Moment-timezone: JSON data as Javascript for Bower

Created on 19 Jun 2014  路  11Comments  路  Source: moment/moment-timezone

When bower installing moment-timezone, the data is installed as json files. While for some projects that's fine to get the data asynchronously with AJAX, it's not as useful for projects like ours where we minify/concatenate a front-end application and deploy it. This build process, I imagine, is pretty common as well.

Is there a way to have a separate github repository for the bower package (Angular does it) where the json data is wrapped with

moment.tz.add("zones_in_latest.json");moment.tz.link("links_in_latest.json");

And then include the data file in the main property in your bower.json. This way, projects that are front-end clients can easily install and manage this awesome tool with bower.

Most helpful comment

The bower spec as of 0.5.0 defaults to using "moment-timezone-with-data-2010-2020.js" at present (the value for 'main'). If I want "moment-timezone-with-data.js" instead, what's the best approach to achieving that? Editing .bower after running 'bower install'? (That seems potentially fragile if the module was ever installed and reinstalled.)

Appreciate any guidance.

All 11 comments

The plan is to add some more build targets to the min directory. Probably something like the following. The specific years are TBD still.

min/moment-timezone.min.js
min/moment-timezone-with-data.min.js
min/moment-timezone-with-data-after-1970.min.js
min/moment-timezone-with-data-after-2000.min.js
min/moment-timezone-with-data-after-2010.min.js
min/moment-timezone-with-data-2010-2020.min.js

Out of curiosity, what tool are you using to minify + concat? Does it require the main property in bower.json in order to concat, or can you substitute other paths?

For example, a lot of Angular projects will scaffold their projects with the Yeoman generator for angular. For bower packages, it wires them up to a single html file using grunt-bower-install, and all of the scripts that are included on that html file will be concatenated and then minified with something like grunt-uglify.

grunt-bower-install grabs the bower packages from the main property, so yes, it's kind of expected. Of course, you can add whatever custom paths you want, but it'd be ideal for it to "Just Work."

Though, given how complex timezones get, each project might only want certain data. I'm sure you can remedy this by way documentation on the website and in the console - there you can instruct users to generate the files that the bower packages point to. Something like that, maybe?

I added the task to build files and inject data. Right now, there are only builds for all data or 2010-2020. I think those are sane enough defaults for now, if not, there will be the data builder online as well.

I changed the main bower entry point to use moment-timezone-with-data-2010-2020.js as I think that will probably be the most common use case.

The main attribute can also take an array, in case you wanted to modularize that code a little

This is released in 0.1.0.

@timrwood As of version 0.3.1, when I bower install moment-timezone, there does not exist a moment-timezone-with-data.js in my moment-timezone folder.

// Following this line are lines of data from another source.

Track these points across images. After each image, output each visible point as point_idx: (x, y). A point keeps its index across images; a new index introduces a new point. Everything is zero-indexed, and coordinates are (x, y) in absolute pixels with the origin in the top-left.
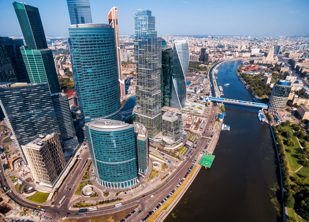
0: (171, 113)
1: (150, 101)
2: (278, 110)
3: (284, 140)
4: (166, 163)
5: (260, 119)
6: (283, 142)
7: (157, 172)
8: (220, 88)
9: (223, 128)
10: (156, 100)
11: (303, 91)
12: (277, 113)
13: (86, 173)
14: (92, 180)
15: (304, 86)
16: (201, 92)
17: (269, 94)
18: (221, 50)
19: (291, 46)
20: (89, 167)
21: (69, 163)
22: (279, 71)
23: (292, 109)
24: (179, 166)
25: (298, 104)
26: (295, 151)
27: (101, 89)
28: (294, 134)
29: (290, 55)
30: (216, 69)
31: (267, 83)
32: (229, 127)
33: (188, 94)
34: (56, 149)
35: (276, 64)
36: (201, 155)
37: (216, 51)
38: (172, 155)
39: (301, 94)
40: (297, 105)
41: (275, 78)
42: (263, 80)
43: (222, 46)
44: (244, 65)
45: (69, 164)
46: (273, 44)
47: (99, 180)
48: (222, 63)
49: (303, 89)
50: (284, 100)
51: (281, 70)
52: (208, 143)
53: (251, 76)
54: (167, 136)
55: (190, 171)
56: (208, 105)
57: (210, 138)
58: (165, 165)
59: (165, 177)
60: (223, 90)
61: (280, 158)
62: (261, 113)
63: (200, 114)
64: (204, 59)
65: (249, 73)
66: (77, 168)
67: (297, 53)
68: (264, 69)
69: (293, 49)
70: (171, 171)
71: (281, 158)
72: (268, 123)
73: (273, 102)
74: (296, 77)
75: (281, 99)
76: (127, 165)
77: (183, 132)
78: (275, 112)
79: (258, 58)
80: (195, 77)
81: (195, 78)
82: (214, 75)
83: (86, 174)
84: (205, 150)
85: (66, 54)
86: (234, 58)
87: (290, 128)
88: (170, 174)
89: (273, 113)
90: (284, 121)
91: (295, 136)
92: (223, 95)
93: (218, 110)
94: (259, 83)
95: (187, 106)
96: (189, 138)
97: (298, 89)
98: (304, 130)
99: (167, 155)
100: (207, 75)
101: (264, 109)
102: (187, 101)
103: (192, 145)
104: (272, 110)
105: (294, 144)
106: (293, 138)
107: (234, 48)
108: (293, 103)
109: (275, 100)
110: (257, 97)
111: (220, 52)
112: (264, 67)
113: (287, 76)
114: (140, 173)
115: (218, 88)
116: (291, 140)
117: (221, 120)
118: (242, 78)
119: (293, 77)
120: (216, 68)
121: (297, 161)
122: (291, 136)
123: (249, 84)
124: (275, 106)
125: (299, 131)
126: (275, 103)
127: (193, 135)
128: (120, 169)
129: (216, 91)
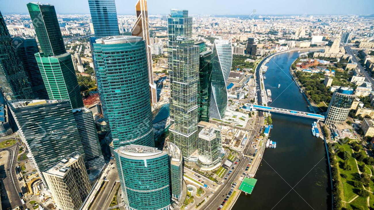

_Edit_ Oh, there's a 'builds' folder! Yup. That's where they are...

The bower spec as of 0.5.0 defaults to using "moment-timezone-with-data-2010-2020.js" at present (the value for 'main'). If I want "moment-timezone-with-data.js" instead, what's the best approach to achieving that? Editing .bower after running 'bower install'? (That seems potentially fragile if the module was ever installed and reinstalled.)

Appreciate any guidance.

@stephent fork

@chadfurman seems like a drastic step for what is essentially configuration...

You're changing a dependency. You can fork and send a PR, or you can change the dependency in the cloned down repo w/o a PR and worry about it getting erased.

Edit: Alternatively, change the code locally, commit, and handle any merge conflicts when you go to update. @stephent

Another problem with forking is that it cannot be easily applied to all releases. One would need to update the own fork when willing to update moment-timezone.